I also do experience mysterious random crashes here and there. Both ATI and nVidia. I guess, you always have to wait for new technologies fit in.

Edit: When you say mysterious, can you be a bit more verbose? Any observed patterns would help me.
The OpenCL specs are not fully clear at places (explicit statements about blocking/non-blocking behaviour missing) and the resulting freedom in various implementations has exposed some logically weaker points inside Cloo. I haven't been able to force a crash where I expect it to happen, though.

ctk's picture

In all my runs, I'm using an AMD dual core CPU. For my mysterious crashes, I would be using the exact same code each time and every few runs or so, about 5 to 30 seconds into a simulation, I would get the unexplained crash and I'm forced to exit. For my simulation, I'm repeatedly calling the OpenCL kernel to perform calculations and I only allocate memory and write values to the memory at the beginning of the simulation.

There are no errors or warnings from the OpenCL compiler either. In my kernel code, I'm not even using any local/shared memory, only global right now. I also do not have any barriers inside the kernel code. I'm also pretty sure that I'm not accidentally trying to access memory out of bounds because when my simulations run to completion, they always give the same results.

I'm also not pushing the memory limits of my system (yet) so I have plenty of room in that regard. My simulation takes up about 50 megs for testing. In my kernel code, I'm do calculations on several float and uint arrays and am using the built in native math functions where possible for speed.

When the program crashes, most of the time, I get a Windows 7 crash box saying that the program crashed and needs to exit or if I want to debug it or look online for help. But sometimes when it crashes, I will get a mysterious error message in the console from the OpenCL driver itself referencing a line of code in the driver with a message that says "Should not reach here!".

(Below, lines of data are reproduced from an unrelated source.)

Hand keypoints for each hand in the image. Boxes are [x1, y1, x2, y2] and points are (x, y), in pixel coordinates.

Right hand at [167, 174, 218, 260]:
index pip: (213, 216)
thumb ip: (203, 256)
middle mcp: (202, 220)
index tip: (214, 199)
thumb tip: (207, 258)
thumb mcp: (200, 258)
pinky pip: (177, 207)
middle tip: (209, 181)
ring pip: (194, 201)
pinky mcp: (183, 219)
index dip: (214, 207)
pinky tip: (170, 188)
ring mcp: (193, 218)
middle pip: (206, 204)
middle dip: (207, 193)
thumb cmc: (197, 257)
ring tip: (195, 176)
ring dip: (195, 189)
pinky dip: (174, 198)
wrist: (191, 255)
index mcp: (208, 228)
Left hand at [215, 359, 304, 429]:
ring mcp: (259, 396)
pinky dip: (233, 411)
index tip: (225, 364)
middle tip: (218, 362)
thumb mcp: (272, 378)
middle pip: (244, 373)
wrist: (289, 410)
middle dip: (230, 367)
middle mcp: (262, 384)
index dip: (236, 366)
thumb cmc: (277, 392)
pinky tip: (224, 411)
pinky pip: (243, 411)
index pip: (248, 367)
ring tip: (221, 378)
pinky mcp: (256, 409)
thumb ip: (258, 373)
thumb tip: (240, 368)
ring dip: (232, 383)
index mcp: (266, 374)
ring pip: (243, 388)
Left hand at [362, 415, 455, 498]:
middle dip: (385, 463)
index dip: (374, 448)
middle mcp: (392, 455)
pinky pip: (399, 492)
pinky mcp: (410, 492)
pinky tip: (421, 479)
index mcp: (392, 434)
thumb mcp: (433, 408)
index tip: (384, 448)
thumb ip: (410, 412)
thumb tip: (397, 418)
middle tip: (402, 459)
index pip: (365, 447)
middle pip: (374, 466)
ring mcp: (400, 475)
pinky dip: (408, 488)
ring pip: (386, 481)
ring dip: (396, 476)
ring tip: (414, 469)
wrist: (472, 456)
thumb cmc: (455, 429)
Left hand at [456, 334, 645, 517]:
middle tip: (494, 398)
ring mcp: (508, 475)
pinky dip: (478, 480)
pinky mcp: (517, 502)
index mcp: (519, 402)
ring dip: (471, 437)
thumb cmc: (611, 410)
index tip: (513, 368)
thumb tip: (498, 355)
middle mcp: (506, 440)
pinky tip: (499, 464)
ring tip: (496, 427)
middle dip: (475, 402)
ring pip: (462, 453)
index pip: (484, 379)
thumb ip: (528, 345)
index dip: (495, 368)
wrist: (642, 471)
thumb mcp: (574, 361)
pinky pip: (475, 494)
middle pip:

In my Cloo code, I made sure to reference the Cloo memory objects at the end of the code to rule out the Garbage Collector premature collection issure.

ctk's picture

After further code development, I think I know what was causing my mysterious crashes and it was my fault! I realized that I was updating a variable in my kernel while it was possibly being read. A classic threading bug. Moving it to a serialized portion of my kernel fixed that problem. It appears that version 2.01 of the ATI Stream SDK handles the execution/memory access slightly differently compared to 2.0, which resulted in the crashes going away. However, I noticed that the calculations my kernel was performing was not always giving consistent results, which drove me to isolate the portion of the code that was causing the problem. The lesson here is to code carefully and do a code review to make sure you don't have read/write conflicts. That or have better debugging tools that can detect read/write conflicts.

nythrix's picture

That's not great news about the those changes in ATI Stream. Silently skipping bugs isn't exactly what you'd call "healthy".